- Source data
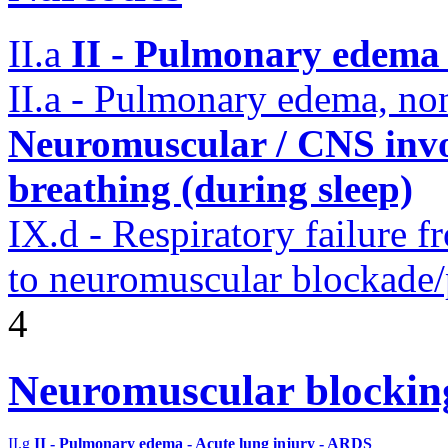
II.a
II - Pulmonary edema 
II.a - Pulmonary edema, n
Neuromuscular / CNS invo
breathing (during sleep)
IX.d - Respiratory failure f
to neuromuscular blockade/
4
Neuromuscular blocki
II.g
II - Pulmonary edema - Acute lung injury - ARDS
---
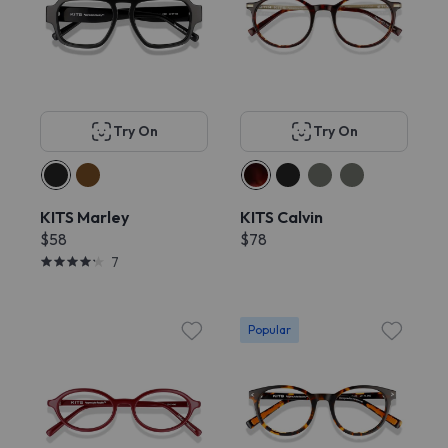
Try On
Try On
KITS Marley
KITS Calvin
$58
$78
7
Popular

- Task statement
Considering only the material above, set down every line from the one with "breathing (during sleep)" to the one with "II - Pulmonary edema - Acute", inclusive, exactly as written.

- Response below
breathing (during sleep)
IX.d - Respiratory failure f
to neuromuscular blockade/
4
Neuromuscular blocki
II.g
II - Pulmonary edema - Acute lung injury - ARDS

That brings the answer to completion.